PROBLEM REQUIREMENTS:
Pick out every line below that contains the string "plot" and copy each one. The match is case-sensitive.

DATA UNDER STUDY:
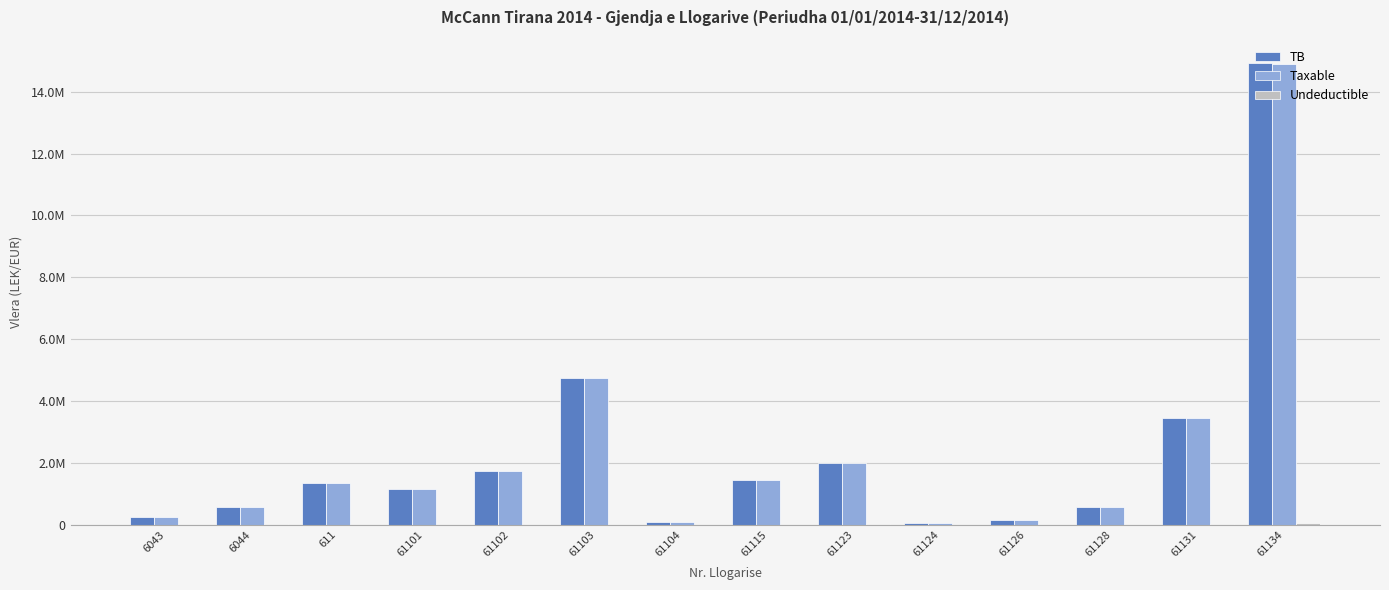

Does the chart contain stacked bars?

No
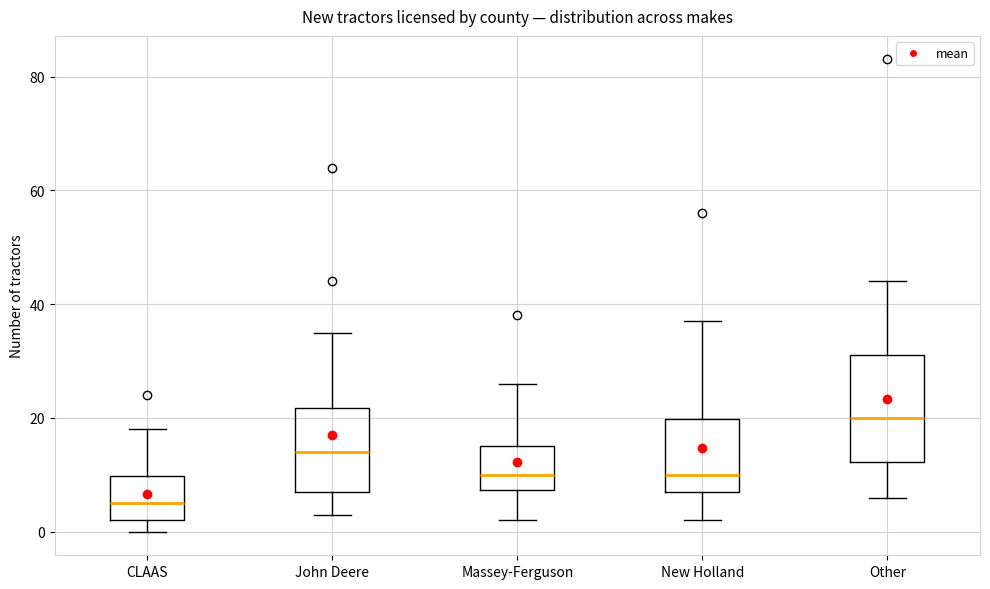

Comparing the boxes themselves (not the whiskers), which one is the tallest?

Other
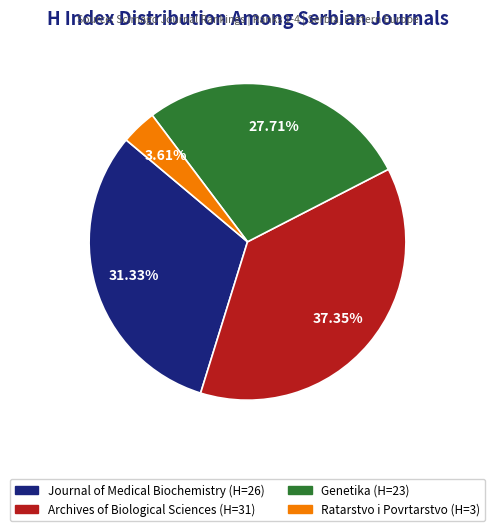

Is it true that Genetika is 38% of the pie?

False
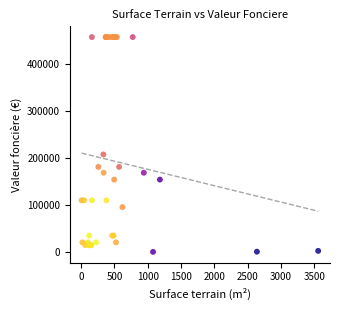

What Y value in the scatter plot is closest to 228669?

207500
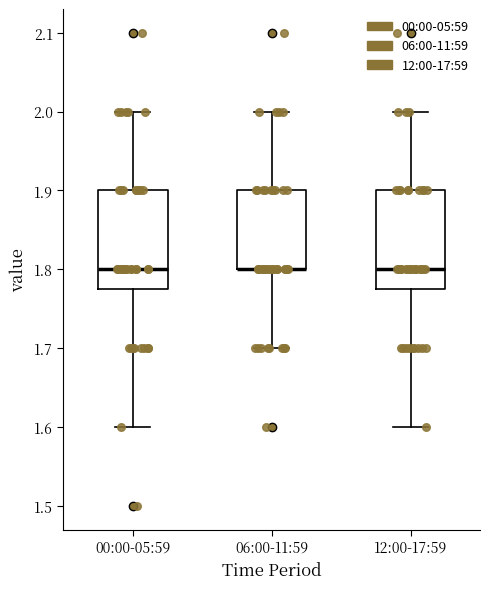

Reading left to right, transcribe this box plot: for each box, give where its median line is, the range the box spans, and where its two whiskers end, as read against the y-axis. The values are not printed on the chart, so give them approximately, as read against the axis.

00:00-05:59: median 1.80, box 1.78 to 1.90, whiskers 1.60 to 2.00
06:00-11:59: median 1.80 (drawn on the box's lower edge), box 1.80 to 1.90, whiskers 1.70 to 2.00
12:00-17:59: median 1.80, box 1.78 to 1.90, whiskers 1.60 to 2.00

SOLUTION FOR THIS PROBLEM:
What Y value in the scatter plot is closest to 228669?
Reading left to right, transcribe this box plot: for each box, give where its median line is, the range the box spans, and where its two whiskers end, as read against the y-axis. The values are not printed on the chart, so give them approximately, as read against the axis.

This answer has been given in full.